0%

A short introduction to SVM

# Empirical Risk and the true Risk

We can try to learn $$f(x,\alpha)$$ by choosing a function that performs well on training data:

$$R_{emp}\left(\alpha\right)=\frac{1}{m}\sum_{i=1}^{m}{l\left(f\left(x_i,\alpha\right),y_i\right)}$$

where $$l$$ is the zero-one loss function.
Vapnik and Chervonenkis showed that an upper bound on the true
risk
can be given by the empirical risk + and additional term:

$$R\left(\alpha\right) \leq R_{emp}\left(\alpha\right)+\sqrt{\frac{h\left(\log\left(\frac{2m}{n}+1\right)\right)-\log \left(\frac{n}{4} \right)}{m}}$$

where $$h$$ is the VC dimension of the set of functions parameterized by$$\alpha$$

1. The VC dimension of a set of functions is a measure of their capacity or complexity

2. If you can describe a lot of different phenomena with a set of functions then the value of h is large.

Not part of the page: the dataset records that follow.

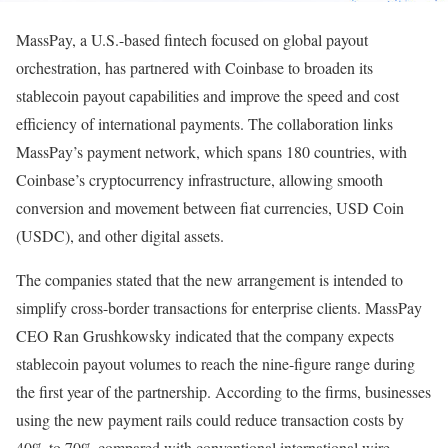
MassPay, a U.S.-based fintech focused on global payout
orchestration, has partnered with Coinbase to broaden its
stablecoin payout capabilities and improve the speed and cost
efficiency of international payments. The collaboration links
MassPay’s payment network, which spans 180 countries, with
Coinbase’s cryptocurrency infrastructure, allowing smooth
conversion and movement between fiat currencies, USD Coin
(USDC), and other digital assets.
The companies stated that the new arrangement is intended to
simplify cross-border transactions for enterprise clients. MassPay
CEO Ran Grushkowsky indicated that the company expects
stablecoin payout volumes to reach the nine-figure range during
the first year of the partnership. According to the firms, businesses
using the new payment rails could reduce transaction costs by
40% to 70% compared with conventional international wire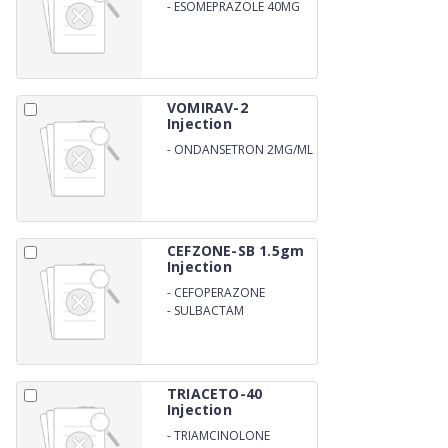
-
ESOMEPRAZOLE 40MG
VOMIRAV-2
Injection
-
ONDANSETRON 2MG/ML
CEFZONE-SB 1.5gm
Injection
-
CEFOPERAZONE
1000mg
-
SULBACTAM
ANHYDROUS 500mg
TRIACETO-40
Injection
-
TRIAMCINOLONE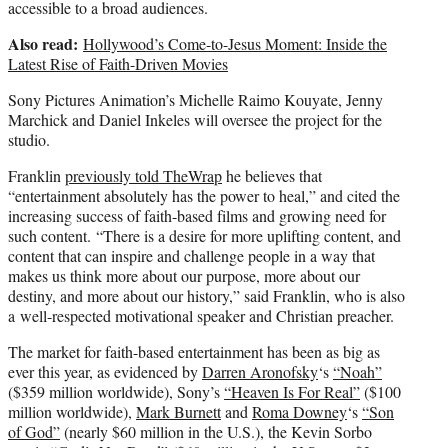
accessible to a broad audiences.
Also read:
Hollywood’s Come-to-Jesus Moment: Inside the
Latest Rise of Faith-Driven Movies
Sony Pictures Animation’s Michelle Raimo Kouyate, Jenny
Marchick and Daniel Inkeles will oversee the project for the
studio.
Franklin
previously told TheWrap
he believes that
“entertainment absolutely has the power to heal,” and cited the
increasing success of faith-based films and growing need for
such content. “There is a desire for more uplifting content, and
content that can inspire and challenge people in a way that
makes us think more about our purpose, more about our
destiny, and more about our history,” said Franklin, who is also
a well-respected motivational speaker and Christian preacher.
The market for faith-based entertainment has been as big as
ever this year, as evidenced by
Darren Aronofsky
‘s
“Noah”
($359 million worldwide), Sony’s
“Heaven Is For Real”
($100
million worldwide),
Mark Burnett
and
Roma Downey
‘s
“Son
of God”
(nearly $60 million in the U.S.), the Kevin Sorbo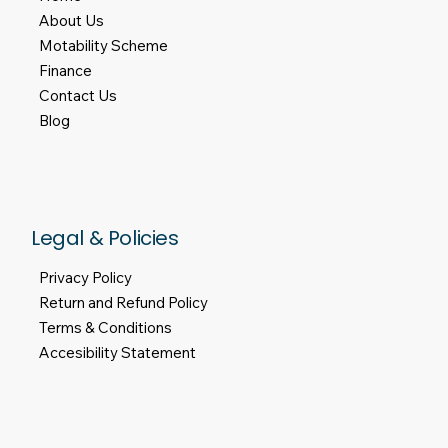
About Us
Motability Scheme
Finance
Contact Us
Blog
Legal & Policies
Privacy Policy
Return and Refund Policy
Terms & Conditions
Accesibility Statement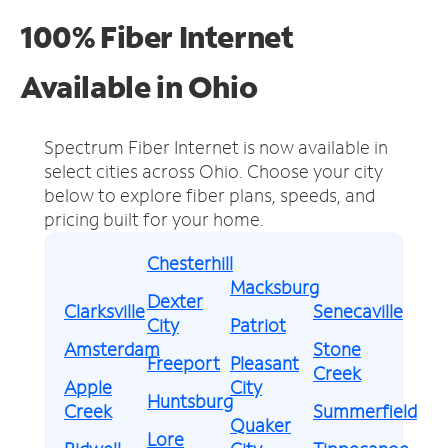
100% Fiber Internet
Available in Ohio
Spectrum Fiber Internet is now available in
select cities across Ohio.
Choose your city
below to explore fiber plans, speeds, and
pricing built for your home.
Chesterhill
Macksburg
Dexter
Clarksville
Senecaville
City
Patriot
Amsterdam
Stone
Freeport
Pleasant
Creek
Apple
City
Huntsburg
Creek
Summerfield
Quaker
Lore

VC dim = the maximum number of points that can be separated in all
possible ways by that set of fuctions.

# VC dimension and capacity of functions

Simplification of bound:
Test Error $$\leq$$ Training Error + Complexity of set of Models

# Capacity of hyperplans

Vapnik and Chevrvonenkis also showed the following:
Consider hyperplans $$(wx=0)$$where $$w$$ is normalized w.r.t. a set of points $$X^{\star}$$ such that: $$min_i|wx_i|=1$$

the set of decision functions $$f_w(x)=sign(wx)$$ defined on $$X^{\star}$$ such that $$||w|| \leq A$$ has a VC dimension satisfying

$$h \leq R^2A^2$$

where $$R$$ is the radius of the smallest sphere around the origin containing $$X^{\star}$$. So we would like to find the function which minimizes an objective like:
Training Error + Complexity term
We write that as:

$$\frac{1}{n}\sum_{i=1}^{n}l\left(f\left(x_i,\alpha\right),y_i\right)+ \text{ Complexity term}$$

For now we will choose the set of hyperplans, so $$f(x)=wx+b$$:

$$\frac{1}{n}\sum_{i=1}^{n}l\left(f\left(x_i,\alpha\right),y_i\right)+{\|w\|}^2$$

subject to $$min_i|wx_i|=1$$. That function before was a little fifficult to minimize because of the step function in $$l(y,\hat{y})$$. Let’s assume we can seperate the data perfectly. Then we can optimize the following: minimize $${\|w\|}^2$$, subject to:

\begin{align} (wx_i+b) & \geq 1, if \quad y_i=1 \\ (wx_i+b) & \leq -1, if \quad y_i=-1 \end{align}

the last two constraints can be compacted to:

$$y_i(wx_i+b)\geq1$$

1. It has a regularisation parameter, which makes the user think about avoiding over-fitting

2. It uses the kernel trick, so you can build in expert knowledge about the problem via engineering the kernel

3. An SVM is defined by a convex optimisation problem (no local minima) for which there are efficient methods (e.g. SMO)

4. It is an approximation to a bound on the test error rate, and there is a substantial body of theory behind it which suggests it should be a good idea.